Even so, we're investing for the future and stimulating the economy to periodic climaxes of IPOs and insider deals. It's not all bad.

And then there's the education system. (I'm getting to the main point, here.) Most people agree (See that throw-away rhetorical device? the hallmark of a small mind) I say, most people agree that the education system needs to be reformed. Most people have no idea of the scope of that change.

I think I have solutions, but so do a million other hucksters. Whether I or they are more correct is not urgent. Examination of the current system makes it painfully, achingly clear that the current system is fifty to a hundred years out of date.

That is not verbal excess. The schools in this country are a relic of the industrial age. We have already passed the Indian Space Age (it came briefly, but will probably be back to stay). We are elbows-deep in the Information Age, and the Age of Robotics or the Biotech Age may soon be upon us.

Let me show you how you too can see what's wrong. Stand up on that chair and look over the wall. See that kid? He was sorted outat an early age and put into class. He's been sent from class to class for 10 years, now, each one pumping him up with another required piece of education. Eventually, he'll step off the assembly line (unless he fails the TAAS or TAKS or TEAKS or TADAS) and go to work.

This particular assembly line is unionized. It can't get enough workers, or enough equipment, and no one wants to work in the factory because it's run by commies who will never promote or recognise hard work. Teaching methods are hopelessly muddled and out-of-date. (The Phoenicians mastered Phonics, and became rich and swarthy. What's so hard to understand about phonics?) Students face soft discipline, and the system trains even the best and brightest to be lazy and errant. All of these are crippling problems, but they are not the main problem.

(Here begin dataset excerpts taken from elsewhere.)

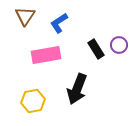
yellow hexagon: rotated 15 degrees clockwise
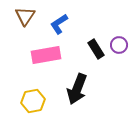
blue L-shape: moved 1 px down
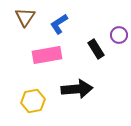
brown triangle: moved 1 px down
purple circle: moved 10 px up
pink rectangle: moved 1 px right
black arrow: rotated 116 degrees counterclockwise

The problem is that this assembly line is obsolete. Today, quality assurance checks every part. An uptick in sales at the retail counter causes and increase in production, and the Doodad Brand Fasteners are at the dock by the next morning. Factories are constantly retooled, the product is constantly updated, and customers are studied with everything from surveys to EEGs. Tell me that the educational system matches this efficiency. And that's just in the mass-manufacturing sector. The network-centric model in IT, air traffic, sales, services, and even cutting-edge manufacturing has trumped the assembly line.

People (educators) complain that educators are paid a starvation wage for their nine months of air-conditioned work. (They make more than my parents did, and more than many of the parents of their students.) Still, their solution is more teachers. The solution of every politician is more teachers. When we can't find enough qualified as it is, we should hire more people- whether they're qualified or not. We can't afford to pay the ones we have- so we must hire more. They can't teach, so we should hire more.

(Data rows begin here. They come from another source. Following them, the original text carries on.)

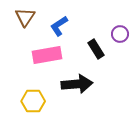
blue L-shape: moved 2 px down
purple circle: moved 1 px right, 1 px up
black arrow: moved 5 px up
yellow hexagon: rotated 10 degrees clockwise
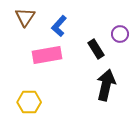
blue L-shape: rotated 15 degrees counterclockwise
black arrow: moved 29 px right, 1 px down; rotated 72 degrees counterclockwise
yellow hexagon: moved 4 px left, 1 px down
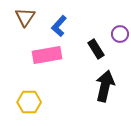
black arrow: moved 1 px left, 1 px down
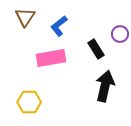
blue L-shape: rotated 10 degrees clockwise
pink rectangle: moved 4 px right, 3 px down
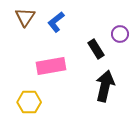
blue L-shape: moved 3 px left, 4 px up
pink rectangle: moved 8 px down
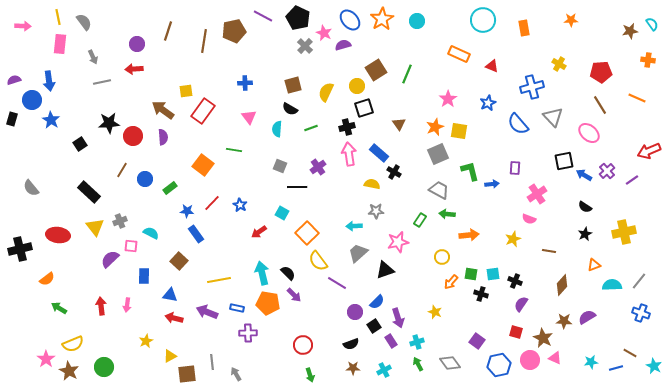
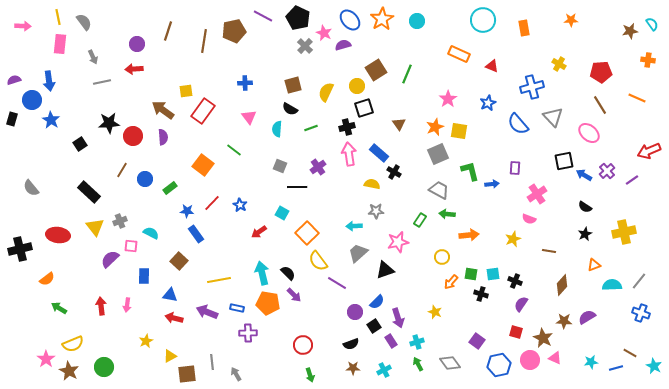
green line at (234, 150): rotated 28 degrees clockwise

Athletes, on the other hand (and this is the constant comparison) make millions. Their job isn't as important as teaching! No, but they entertain millions of viewers at once. The ones we call teachers fail to teach 30 students at once. It's the economy of scale, among other things.

I know personally that a child can learn many times faster from a computer than from a worksheet, or even from many teachers. A computer can correct errors and give feedback instantly; it can repeat instructions indefinitely; it can create new problems and stick to a subject until the student gets it; it is entertaining, continuous, nearly infallible. A computer can't replace a teacher, yet, but for economies of scale, for effect it is unmatched.

Whatever. Computers are merely a topical cream on the arterial wound that is the Department of Education. The system is antiquated and ineffective because it is socialized. (Although Stalin could probably run it with better results.) The system subsidizes everything but success, and that is what it reaps.